Brief
Every record must come back exactly as given.

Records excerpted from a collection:
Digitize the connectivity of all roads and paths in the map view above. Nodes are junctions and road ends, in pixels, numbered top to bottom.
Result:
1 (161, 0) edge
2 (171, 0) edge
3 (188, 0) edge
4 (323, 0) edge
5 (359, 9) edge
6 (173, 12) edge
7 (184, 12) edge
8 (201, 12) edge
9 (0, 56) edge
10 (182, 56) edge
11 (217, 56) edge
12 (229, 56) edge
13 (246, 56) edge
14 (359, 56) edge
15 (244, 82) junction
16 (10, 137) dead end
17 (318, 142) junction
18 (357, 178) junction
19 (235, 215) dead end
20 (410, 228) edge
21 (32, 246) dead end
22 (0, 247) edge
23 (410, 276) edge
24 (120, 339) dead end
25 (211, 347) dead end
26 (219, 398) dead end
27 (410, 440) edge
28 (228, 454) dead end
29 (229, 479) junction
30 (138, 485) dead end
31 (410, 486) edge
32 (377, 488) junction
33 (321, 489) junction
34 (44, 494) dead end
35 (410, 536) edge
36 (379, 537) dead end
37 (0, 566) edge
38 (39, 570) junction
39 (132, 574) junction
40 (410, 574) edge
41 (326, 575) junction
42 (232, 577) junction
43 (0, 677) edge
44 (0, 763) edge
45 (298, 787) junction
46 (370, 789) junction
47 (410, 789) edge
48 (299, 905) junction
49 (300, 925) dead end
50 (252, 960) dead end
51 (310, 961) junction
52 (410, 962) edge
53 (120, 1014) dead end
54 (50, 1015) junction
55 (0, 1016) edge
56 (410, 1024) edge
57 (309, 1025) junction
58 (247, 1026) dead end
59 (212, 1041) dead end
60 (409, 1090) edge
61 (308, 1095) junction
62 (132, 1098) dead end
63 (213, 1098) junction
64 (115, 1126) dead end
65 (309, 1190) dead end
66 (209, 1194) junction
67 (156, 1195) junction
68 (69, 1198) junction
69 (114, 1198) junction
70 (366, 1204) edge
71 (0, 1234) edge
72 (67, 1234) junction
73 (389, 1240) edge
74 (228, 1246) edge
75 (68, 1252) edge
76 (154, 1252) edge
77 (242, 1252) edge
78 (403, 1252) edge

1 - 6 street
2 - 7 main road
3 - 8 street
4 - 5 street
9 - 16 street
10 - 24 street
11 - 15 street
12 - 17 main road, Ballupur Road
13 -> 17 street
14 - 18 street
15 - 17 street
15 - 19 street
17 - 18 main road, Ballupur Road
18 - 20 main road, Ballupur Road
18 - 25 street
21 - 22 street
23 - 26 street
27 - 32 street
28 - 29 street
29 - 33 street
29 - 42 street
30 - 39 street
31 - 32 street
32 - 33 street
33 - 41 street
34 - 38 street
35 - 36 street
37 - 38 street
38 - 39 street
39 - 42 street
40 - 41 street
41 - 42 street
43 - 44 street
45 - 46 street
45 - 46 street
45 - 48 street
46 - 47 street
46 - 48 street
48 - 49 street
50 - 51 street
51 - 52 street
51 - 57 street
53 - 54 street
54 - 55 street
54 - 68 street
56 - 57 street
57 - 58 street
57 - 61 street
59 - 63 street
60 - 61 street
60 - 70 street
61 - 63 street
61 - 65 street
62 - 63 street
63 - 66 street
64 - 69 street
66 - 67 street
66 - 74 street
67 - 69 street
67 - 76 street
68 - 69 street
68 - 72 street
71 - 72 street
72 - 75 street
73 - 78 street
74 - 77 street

Solution to this exercise
Digitize the connectivity of all roads and paths in the map view above. Nodes are junctions and road ends, in pixels, numbered top to bottom.
Result:
1 (161, 0) edge
2 (171, 0) edge
3 (188, 0) edge
4 (323, 0) edge
5 (359, 9) edge
6 (173, 12) edge
7 (184, 12) edge
8 (201, 12) edge
9 (0, 56) edge
10 (182, 56) edge
11 (217, 56) edge
12 (229, 56) edge
13 (246, 56) edge
14 (359, 56) edge
15 (244, 82) junction
16 (10, 137) dead end
17 (318, 142) junction
18 (357, 178) junction
19 (235, 215) dead end
20 (410, 228) edge
21 (32, 246) dead end
22 (0, 247) edge
23 (410, 276) edge
24 (120, 339) dead end
25 (211, 347) dead end
26 (219, 398) dead end
27 (410, 440) edge
28 (228, 454) dead end
29 (229, 479) junction
30 (138, 485) dead end
31 (410, 486) edge
32 (377, 488) junction
33 (321, 489) junction
34 (44, 494) dead end
35 (410, 536) edge
36 (379, 537) dead end
37 (0, 566) edge
38 (39, 570) junction
39 (132, 574) junction
40 (410, 574) edge
41 (326, 575) junction
42 (232, 577) junction
43 (0, 677) edge
44 (0, 763) edge
45 (298, 787) junction
46 (370, 789) junction
47 (410, 789) edge
48 (299, 905) junction
49 (300, 925) dead end
50 (252, 960) dead end
51 (310, 961) junction
52 (410, 962) edge
53 (120, 1014) dead end
54 (50, 1015) junction
55 (0, 1016) edge
56 (410, 1024) edge
57 (309, 1025) junction
58 (247, 1026) dead end
59 (212, 1041) dead end
60 (409, 1090) edge
61 (308, 1095) junction
62 (132, 1098) dead end
63 (213, 1098) junction
64 (115, 1126) dead end
65 (309, 1190) dead end
66 (209, 1194) junction
67 (156, 1195) junction
68 (69, 1198) junction
69 (114, 1198) junction
70 (366, 1204) edge
71 (0, 1234) edge
72 (67, 1234) junction
73 (389, 1240) edge
74 (228, 1246) edge
75 (68, 1252) edge
76 (154, 1252) edge
77 (242, 1252) edge
78 (403, 1252) edge

1 - 6 street
2 - 7 main road
3 - 8 street
4 - 5 street
9 - 16 street
10 - 24 street
11 - 15 street
12 - 17 main road, Ballupur Road
13 -> 17 street
14 - 18 street
15 - 17 street
15 - 19 street
17 - 18 main road, Ballupur Road
18 - 20 main road, Ballupur Road
18 - 25 street
21 - 22 street
23 - 26 street
27 - 32 street
28 - 29 street
29 - 33 street
29 - 42 street
30 - 39 street
31 - 32 street
32 - 33 street
33 - 41 street
34 - 38 street
35 - 36 street
37 - 38 street
38 - 39 street
39 - 42 street
40 - 41 street
41 - 42 street
43 - 44 street
45 - 46 street
45 - 46 street
45 - 48 street
46 - 47 street
46 - 48 street
48 - 49 street
50 - 51 street
51 - 52 street
51 - 57 street
53 - 54 street
54 - 55 street
54 - 68 street
56 - 57 street
57 - 58 street
57 - 61 street
59 - 63 street
60 - 61 street
60 - 70 street
61 - 63 street
61 - 65 street
62 - 63 street
63 - 66 street
64 - 69 street
66 - 67 street
66 - 74 street
67 - 69 street
67 - 76 street
68 - 69 street
68 - 72 street
71 - 72 street
72 - 75 street
73 - 78 street
74 - 77 street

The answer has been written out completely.